Vatican pledges $125,000 for Auschwitz preservation & upkeep

 

The Vatican’s Secretary of State says, “Given our limited resources, the amount is small, but it is an expression of our full support.”
• More than 100 million euros from 31 countries was pledged to Auschwitz-Birkenau Foundation for the preservation & upkeep of former Nazi death camp.

By News Agencies & Israel Hayom Staff

 

The Vatican has pledged a 100,000 euro ($125,000) donation to the preservation of the Auschwitz-Birkenau Memorial Museum, located at the former Nazi death camp in southern Poland.

This undated file image shows the main gate of the Nazi concentration camp Auschwitz I, near Oswiecim, Poland – Photo: AP

“Given our limited resources, the amount is small,” Vatican Secretary of State Pietro Parolin said. “But it is an expression of our full support for the Auschwitz-Birkenau Foundation” that oversees the upkeep of the former camp, where the Nazis gassed hundreds of thousands of prisoners in occupied Poland during World War II.

The Vatican is one of 31 countries that will donate to the foundation.

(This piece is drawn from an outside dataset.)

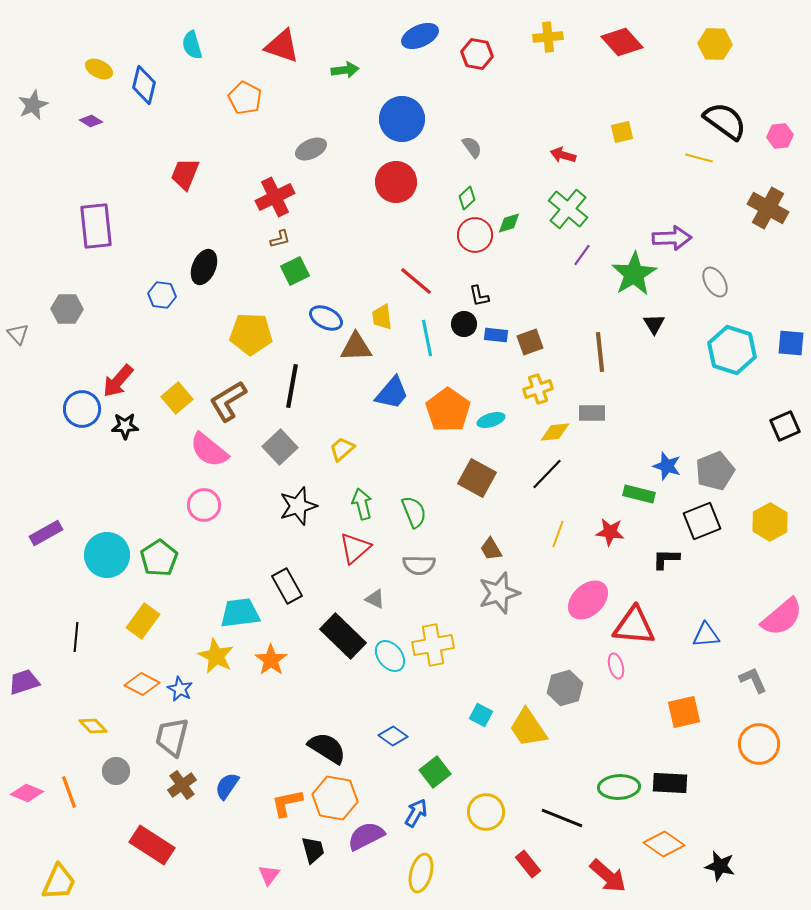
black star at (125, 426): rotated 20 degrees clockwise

More than 100 million euros in donations have already been pledged, including 60 million euros ($76 million) from the German government alone.

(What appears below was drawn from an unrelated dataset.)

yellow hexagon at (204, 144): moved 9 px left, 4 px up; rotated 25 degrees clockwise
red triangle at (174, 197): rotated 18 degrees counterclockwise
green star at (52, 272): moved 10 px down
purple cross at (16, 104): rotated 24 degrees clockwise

The Vatican’s decision to contribute to the preservation of the death camp is not at all trivial considering the fact that wartime Pope Pius XII has been repeatedly accused of turning a blind eye to the mass extermination of European Jews.

Between 1940 and 1945, a million Jews died at the camp in the Polish city of Oswiecim. More than 100,000 others including non-Jewish Poles, Roma, Soviet prisoners of war and anti-Nazi resistance fighters also died there, according to the museum.

More than one million people visit the museum each year.